As they approached Sutter and Grant, his tolerance for delays and snarled traffic evaporated. He slid open the window separating the front and back seats. “Pull over and park, Marshall. We'll walk from here.”

“Yes, Captain.” Henderson pointed. “There's a space right over there.”

He climbed out and slammed the car door, waiting for Jack to come around and join him on the sidewalk. The Sung family tea shop was dead in the center of Grant Street, at the heart of Chinatown. In 1905, still rookies and new on the force, he and Jack spent four months walking a beat in Chinatown. They'd endlessly circled up Stockton and Grant and Pine, avoiding the small alleyways and side streets that were too dangerous for a pair of rookie cops. Staying away from places they didn't belong kept them alive, and in the end, earned them a measure of respect.

Tourists were scarce this early on January mornings, visits from the police even rarer. They were the only white faces on the crowded street and garnered just as many suspicious stares as they had while walking a beat. But the whole point of walking was to be seen, to let the tong and Mr. Sung's family know they were coming. Surprising the family and their tong leader was a bad idea.

Tension knotted between his shoulders as he looked up and down the street. They were being watched, openly, with no attempt to conceal the watchers. Permission from the Sung family tong aside, someone didn't want them here. Gabe slipped his hands into his trouser pockets and worked at looking relaxed. “Stay with the car, Marshall. Keep your eyes and ears open. You have company.”

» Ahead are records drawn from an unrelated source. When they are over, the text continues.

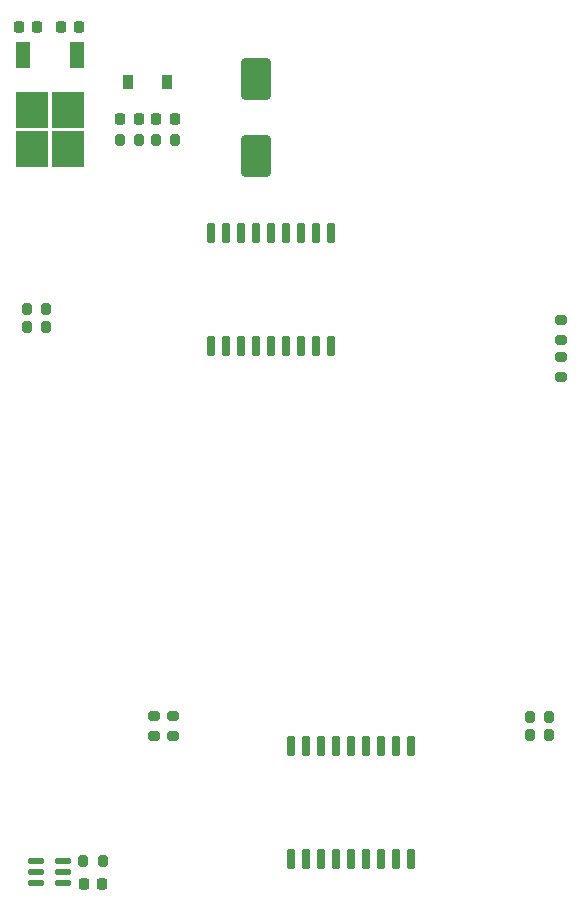
<source format=gtp>
G04 #@! TF.GenerationSoftware,KiCad,Pcbnew,6.0.7+dfsg-1build1*
G04 #@! TF.CreationDate,2023-03-30T21:09:48-07:00*
G04 #@! TF.ProjectId,moduleDriver,6d6f6475-6c65-4447-9269-7665722e6b69,rev?*
G04 #@! TF.SameCoordinates,Original*
G04 #@! TF.FileFunction,Paste,Top*
G04 #@! TF.FilePolarity,Positive*
%FSLAX46Y46*%
G04 Gerber Fmt 4.6, Leading zero omitted, Abs format (unit mm)*
G04 Created by KiCad (PCBNEW 6.0.7+dfsg-1build1) date 2023-03-30 21:09:48*
%MOMM*%
%LPD*%
G01*
G04 APERTURE LIST*
G04 Aperture macros list*
%AMRoundRect*
0 Rectangle with rounded corners*
0 $1 Rounding radius*
0 $2 $3 $4 $5 $6 $7 $8 $9 X,Y pos of 4 corners*
0 Add a 4 corners polygon primitive as box body*
4,1,4,$2,$3,$4,$5,$6,$7,$8,$9,$2,$3,0*
0 Add four circle primitives for the rounded corners*
1,1,$1+$1,$2,$3*
1,1,$1+$1,$4,$5*
1,1,$1+$1,$6,$7*
1,1,$1+$1,$8,$9*
0 Add four rect primitives between the rounded corners*
20,1,$1+$1,$2,$3,$4,$5,0*
20,1,$1+$1,$4,$5,$6,$7,0*
20,1,$1+$1,$6,$7,$8,$9,0*
20,1,$1+$1,$8,$9,$2,$3,0*%
G04 Aperture macros list end*
%ADD10RoundRect,0.150000X0.150000X-0.725000X0.150000X0.725000X-0.150000X0.725000X-0.150000X-0.725000X0*%
%ADD11RoundRect,0.200000X-0.275000X0.200000X-0.275000X-0.200000X0.275000X-0.200000X0.275000X0.200000X0*%
%ADD12RoundRect,0.200000X0.200000X0.275000X-0.200000X0.275000X-0.200000X-0.275000X0.200000X-0.275000X0*%
%ADD13RoundRect,0.200000X0.275000X-0.200000X0.275000X0.200000X-0.275000X0.200000X-0.275000X-0.200000X0*%
%ADD14RoundRect,0.225000X-0.225000X-0.250000X0.225000X-0.250000X0.225000X0.250000X-0.225000X0.250000X0*%
%ADD15R,0.900000X1.200000*%
%ADD16RoundRect,0.250000X-1.000000X1.500000X-1.000000X-1.500000X1.000000X-1.500000X1.000000X1.500000X0*%
%ADD17RoundRect,0.218750X0.218750X0.256250X-0.218750X0.256250X-0.218750X-0.256250X0.218750X-0.256250X0*%
%ADD18RoundRect,0.125000X-0.587500X-0.125000X0.587500X-0.125000X0.587500X0.125000X-0.587500X0.125000X0*%
%ADD19R,2.750000X3.050000*%
%ADD20R,1.200000X2.200000*%
%ADD21RoundRect,0.200000X-0.200000X-0.275000X0.200000X-0.275000X0.200000X0.275000X-0.200000X0.275000X0*%
%ADD22RoundRect,0.150000X-0.150000X0.725000X-0.150000X-0.725000X0.150000X-0.725000X0.150000X0.725000X0*%
%ADD23RoundRect,0.225000X0.225000X0.250000X-0.225000X0.250000X-0.225000X-0.250000X0.225000X-0.250000X0*%
G04 APERTURE END LIST*
D10*
X108204250Y-81048750D03*
X109474250Y-81048750D03*
X110744250Y-81048750D03*
X112014250Y-81048750D03*
X113284250Y-81048750D03*
X114554250Y-81048750D03*
X115824250Y-81048750D03*
X117094250Y-81048750D03*
X118364250Y-81048750D03*
X118364250Y-71498750D03*
X117094250Y-71498750D03*
X115824250Y-71498750D03*
X114554250Y-71498750D03*
X113284250Y-71498750D03*
X112014250Y-71498750D03*
X110744250Y-71498750D03*
X109474250Y-71498750D03*
X108204250Y-71498750D03*
D11*
X137871200Y-78917800D03*
X137871200Y-80567800D03*
D12*
X105219000Y-63601600D03*
X103569000Y-63601600D03*
D13*
X105054400Y-114058200D03*
X105054400Y-112408200D03*
D11*
X137871200Y-82043000D03*
X137871200Y-83693000D03*
D12*
X94297000Y-79502000D03*
X92647000Y-79502000D03*
D14*
X91985800Y-54051200D03*
X93535800Y-54051200D03*
D15*
X101220000Y-58724800D03*
X104520000Y-58724800D03*
D16*
X112045500Y-58472000D03*
X112045500Y-64972000D03*
D17*
X105181500Y-61823600D03*
X103606500Y-61823600D03*
D18*
X93452100Y-124683200D03*
X93452100Y-125633200D03*
X93452100Y-126583200D03*
X95727100Y-126583200D03*
X95727100Y-125633200D03*
X95727100Y-124683200D03*
D13*
X103428800Y-114058200D03*
X103428800Y-112408200D03*
D12*
X94297000Y-77978000D03*
X92647000Y-77978000D03*
X102171000Y-63601600D03*
X100521000Y-63601600D03*
D19*
X93037500Y-61063000D03*
X96087500Y-61063000D03*
X93037500Y-64413000D03*
X96087500Y-64413000D03*
D20*
X96842500Y-56438000D03*
X92282500Y-56438000D03*
D21*
X97422200Y-124663200D03*
X99072200Y-124663200D03*
X135231500Y-114046000D03*
X136881500Y-114046000D03*
D22*
X125159000Y-114976250D03*
X123889000Y-114976250D03*
X122619000Y-114976250D03*
X121349000Y-114976250D03*
X120079000Y-114976250D03*
X118809000Y-114976250D03*
X117539000Y-114976250D03*
X116269000Y-114976250D03*
X114999000Y-114976250D03*
X114999000Y-124526250D03*
X116269000Y-124526250D03*
X117539000Y-124526250D03*
X118809000Y-124526250D03*
X120079000Y-124526250D03*
X121349000Y-124526250D03*
X122619000Y-124526250D03*
X123889000Y-124526250D03*
X125159000Y-124526250D03*
D23*
X99022200Y-126603200D03*
X97472200Y-126603200D03*
D17*
X102133500Y-61823600D03*
X100558500Y-61823600D03*
D21*
X135231500Y-112531250D03*
X136881500Y-112531250D03*
D23*
X97041000Y-54051200D03*
X95491000Y-54051200D03*
M02*

</source>
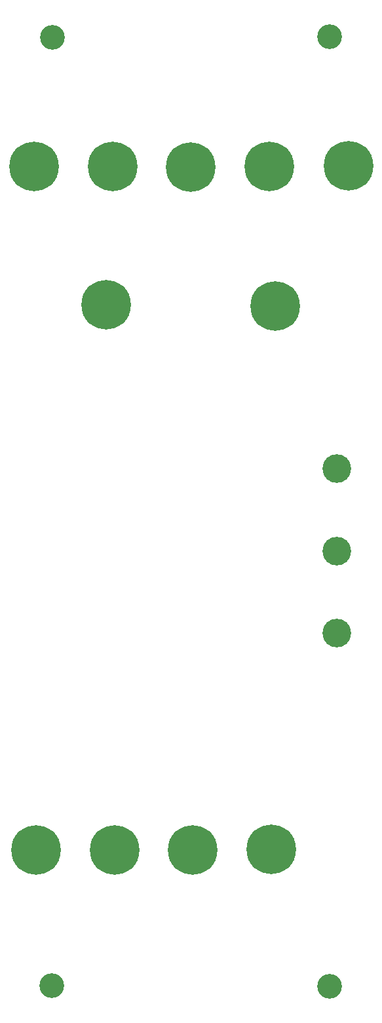
<source format=gbr>
%TF.GenerationSoftware,KiCad,Pcbnew,5.1.10-1.fc33*%
%TF.CreationDate,2021-09-20T13:46:23-04:00*%
%TF.ProjectId,vccg_faceplate,76636367-5f66-4616-9365-706c6174652e,rev?*%
%TF.SameCoordinates,Original*%
%TF.FileFunction,Soldermask,Top*%
%TF.FilePolarity,Negative*%
%FSLAX46Y46*%
G04 Gerber Fmt 4.6, Leading zero omitted, Abs format (unit mm)*
G04 Created by KiCad (PCBNEW 5.1.10-1.fc33) date 2021-09-20 13:46:23*
%MOMM*%
%LPD*%
G01*
G04 APERTURE LIST*
%ADD10C,6.400000*%
%ADD11C,3.700000*%
%ADD12C,3.200000*%
G04 APERTURE END LIST*
D10*
%TO.C,Chord Root*%
X183150000Y-120500000D03*
%TD*%
%TO.C,Chord*%
X203450000Y-120500000D03*
%TD*%
%TO.C,Chord*%
X193300000Y-120500000D03*
%TD*%
%TO.C,Melody*%
X213600000Y-120450000D03*
%TD*%
D11*
%TO.C,Key Down*%
X222050000Y-92450000D03*
%TD*%
%TO.C,Major/Minor*%
X222000000Y-81900000D03*
%TD*%
%TO.C,Key Up*%
X222000000Y-71250000D03*
%TD*%
D10*
%TO.C,Chord*%
X214100000Y-50200000D03*
%TD*%
%TO.C,Octave*%
X192250000Y-50050000D03*
%TD*%
%TO.C,M. Clock*%
X223550000Y-32150000D03*
%TD*%
%TO.C,C. Clock*%
X213350000Y-32200000D03*
%TD*%
%TO.C,Melody*%
X203200000Y-32250000D03*
%TD*%
%TO.C,Chord*%
X193050000Y-32200000D03*
%TD*%
%TO.C,Octave*%
X182900000Y-32200000D03*
%TD*%
D12*
%TO.C,REF\u002A\u002A*%
X185300000Y-15500000D03*
%TD*%
%TO.C,REF\u002A\u002A*%
X221100000Y-15450000D03*
%TD*%
%TO.C,REF\u002A\u002A*%
X221090000Y-138110000D03*
%TD*%
%TO.C,REF\u002A\u002A*%
X185230000Y-138040000D03*
%TD*%
M02*

</source>
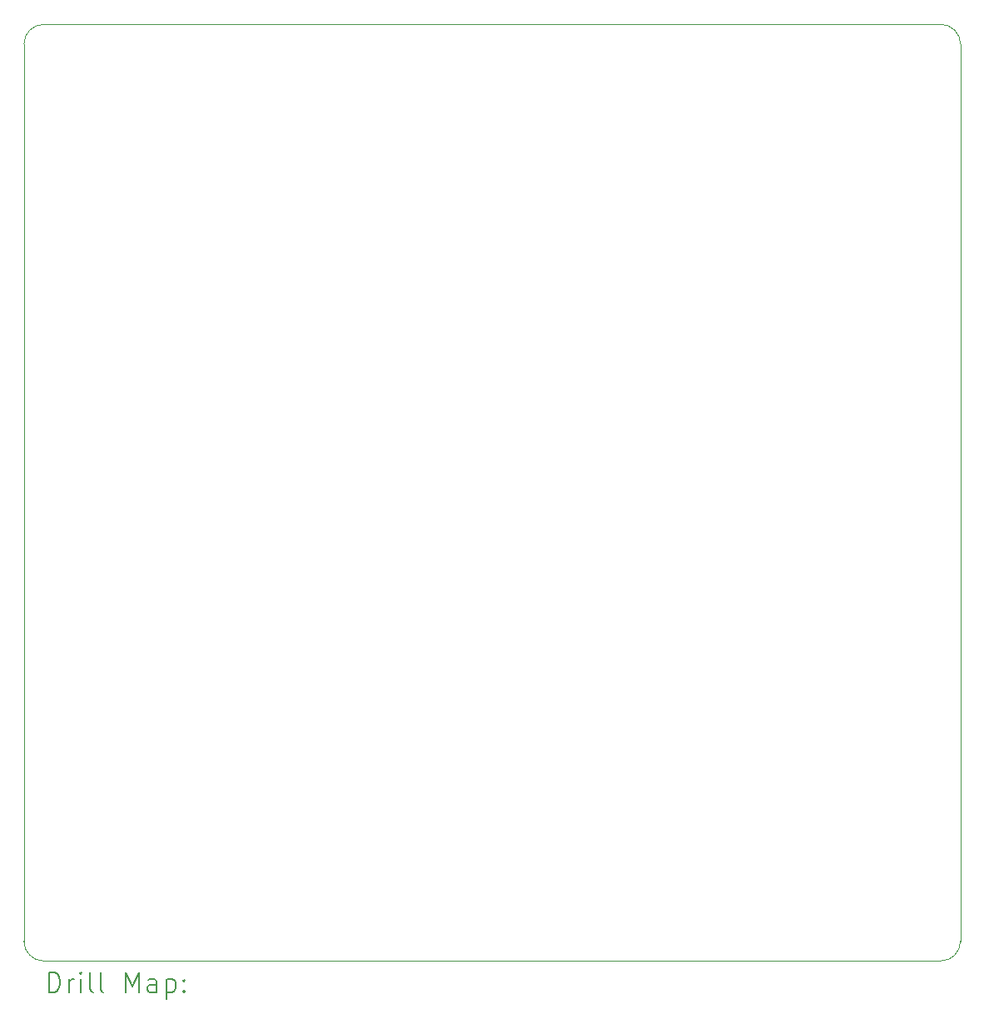
<source format=gbr>
%TF.GenerationSoftware,KiCad,Pcbnew,8.0.2*%
%TF.CreationDate,2024-06-19T15:00:47+02:00*%
%TF.ProjectId,rom_ram_board_v2,726f6d5f-7261-46d5-9f62-6f6172645f76,1.0*%
%TF.SameCoordinates,Original*%
%TF.FileFunction,Drillmap*%
%TF.FilePolarity,Positive*%
%FSLAX45Y45*%
G04 Gerber Fmt 4.5, Leading zero omitted, Abs format (unit mm)*
G04 Created by KiCad (PCBNEW 8.0.2) date 2024-06-19 15:00:47*
%MOMM*%
%LPD*%
G01*
G04 APERTURE LIST*
%ADD10C,0.100000*%
%ADD11C,0.200000*%
G04 APERTURE END LIST*
D10*
X2540000Y-2740000D02*
X2540000Y-11865000D01*
X12065000Y-2740000D02*
X12065000Y-11865000D01*
X12065000Y-11865000D02*
G75*
G02*
X11865000Y-12065000I-200000J0D01*
G01*
X2740000Y-12065000D02*
G75*
G02*
X2540000Y-11865000I0J200000D01*
G01*
X2540000Y-2740000D02*
G75*
G02*
X2740000Y-2540000I200000J0D01*
G01*
X11865000Y-2540000D02*
G75*
G02*
X12065000Y-2740000I0J-200000D01*
G01*
X2740000Y-12065000D02*
X11865000Y-12065000D01*
X2740000Y-2540000D02*
X11865000Y-2540000D01*
D11*
X2795777Y-12381484D02*
X2795777Y-12181484D01*
X2795777Y-12181484D02*
X2843396Y-12181484D01*
X2843396Y-12181484D02*
X2871967Y-12191008D01*
X2871967Y-12191008D02*
X2891015Y-12210055D01*
X2891015Y-12210055D02*
X2900539Y-12229103D01*
X2900539Y-12229103D02*
X2910062Y-12267198D01*
X2910062Y-12267198D02*
X2910062Y-12295769D01*
X2910062Y-12295769D02*
X2900539Y-12333865D01*
X2900539Y-12333865D02*
X2891015Y-12352912D01*
X2891015Y-12352912D02*
X2871967Y-12371960D01*
X2871967Y-12371960D02*
X2843396Y-12381484D01*
X2843396Y-12381484D02*
X2795777Y-12381484D01*
X2995777Y-12381484D02*
X2995777Y-12248150D01*
X2995777Y-12286246D02*
X3005301Y-12267198D01*
X3005301Y-12267198D02*
X3014824Y-12257674D01*
X3014824Y-12257674D02*
X3033872Y-12248150D01*
X3033872Y-12248150D02*
X3052920Y-12248150D01*
X3119586Y-12381484D02*
X3119586Y-12248150D01*
X3119586Y-12181484D02*
X3110062Y-12191008D01*
X3110062Y-12191008D02*
X3119586Y-12200531D01*
X3119586Y-12200531D02*
X3129110Y-12191008D01*
X3129110Y-12191008D02*
X3119586Y-12181484D01*
X3119586Y-12181484D02*
X3119586Y-12200531D01*
X3243396Y-12381484D02*
X3224348Y-12371960D01*
X3224348Y-12371960D02*
X3214824Y-12352912D01*
X3214824Y-12352912D02*
X3214824Y-12181484D01*
X3348158Y-12381484D02*
X3329110Y-12371960D01*
X3329110Y-12371960D02*
X3319586Y-12352912D01*
X3319586Y-12352912D02*
X3319586Y-12181484D01*
X3576729Y-12381484D02*
X3576729Y-12181484D01*
X3576729Y-12181484D02*
X3643396Y-12324341D01*
X3643396Y-12324341D02*
X3710062Y-12181484D01*
X3710062Y-12181484D02*
X3710062Y-12381484D01*
X3891015Y-12381484D02*
X3891015Y-12276722D01*
X3891015Y-12276722D02*
X3881491Y-12257674D01*
X3881491Y-12257674D02*
X3862443Y-12248150D01*
X3862443Y-12248150D02*
X3824348Y-12248150D01*
X3824348Y-12248150D02*
X3805301Y-12257674D01*
X3891015Y-12371960D02*
X3871967Y-12381484D01*
X3871967Y-12381484D02*
X3824348Y-12381484D01*
X3824348Y-12381484D02*
X3805301Y-12371960D01*
X3805301Y-12371960D02*
X3795777Y-12352912D01*
X3795777Y-12352912D02*
X3795777Y-12333865D01*
X3795777Y-12333865D02*
X3805301Y-12314817D01*
X3805301Y-12314817D02*
X3824348Y-12305293D01*
X3824348Y-12305293D02*
X3871967Y-12305293D01*
X3871967Y-12305293D02*
X3891015Y-12295769D01*
X3986253Y-12248150D02*
X3986253Y-12448150D01*
X3986253Y-12257674D02*
X4005301Y-12248150D01*
X4005301Y-12248150D02*
X4043396Y-12248150D01*
X4043396Y-12248150D02*
X4062443Y-12257674D01*
X4062443Y-12257674D02*
X4071967Y-12267198D01*
X4071967Y-12267198D02*
X4081491Y-12286246D01*
X4081491Y-12286246D02*
X4081491Y-12343388D01*
X4081491Y-12343388D02*
X4071967Y-12362436D01*
X4071967Y-12362436D02*
X4062443Y-12371960D01*
X4062443Y-12371960D02*
X4043396Y-12381484D01*
X4043396Y-12381484D02*
X4005301Y-12381484D01*
X4005301Y-12381484D02*
X3986253Y-12371960D01*
X4167205Y-12362436D02*
X4176729Y-12371960D01*
X4176729Y-12371960D02*
X4167205Y-12381484D01*
X4167205Y-12381484D02*
X4157682Y-12371960D01*
X4157682Y-12371960D02*
X4167205Y-12362436D01*
X4167205Y-12362436D02*
X4167205Y-12381484D01*
X4167205Y-12257674D02*
X4176729Y-12267198D01*
X4176729Y-12267198D02*
X4167205Y-12276722D01*
X4167205Y-12276722D02*
X4157682Y-12267198D01*
X4157682Y-12267198D02*
X4167205Y-12257674D01*
X4167205Y-12257674D02*
X4167205Y-12276722D01*
M02*

</source>
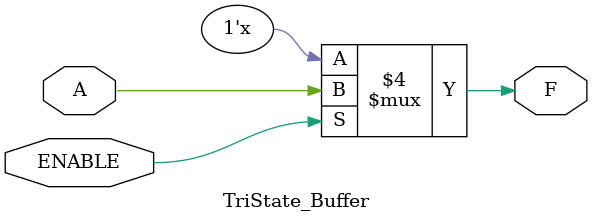
<source format=v>
module TriState_Buffer(ENABLE, A, F);
input				ENABLE;
input				A;
output	reg 	F;

always @(ENABLE, A)
	if (ENABLE == 1)
		F = A;
	else
		F = 1'bz ;

endmodule 
</source>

“Yes, sir. I see them.” Marshall Henderson pulled a battered nickel weekly out of his back pocket and leaned against the front fender. He spent so much time waiting with the car that he'd taken to carrying old copies of
Pluck and Luck
or
Secret Service
with him at all times. Other senior officers weren't so lenient, but Gabe let him read.

They set off walking and hadn't gone more than a few yards when Jack broke his silence. “Tsk, tsk, Captain. What would the commissioner say? Boredom is supposed to be a part of a patrolman's job.”

“My dad always said boredom makes you lose your edge. I'll take his opinion over Lindsey any day. And we both know that Marshall never misses a thing.” He nodded to the gray-haired old woman and the little boy with wide, curious eyes watching them from a doorway. She scowled and hurried the child inside. “Maybe you should try reading, Lieutenant Fitzgerald. Henderson tells me detectives in the weeklies always solve the crime. You might learn something.”

“I read.” Jack sidestepped two men carrying a heavy crate into a curio store. Straw sifted through the rough pine slats, leaving a trail on the sidewalk. “But my taste runs more to
Collier's
or Ring Lardner in
The Saturday Evening Post
. I get my fill of detectives and crime on the job.”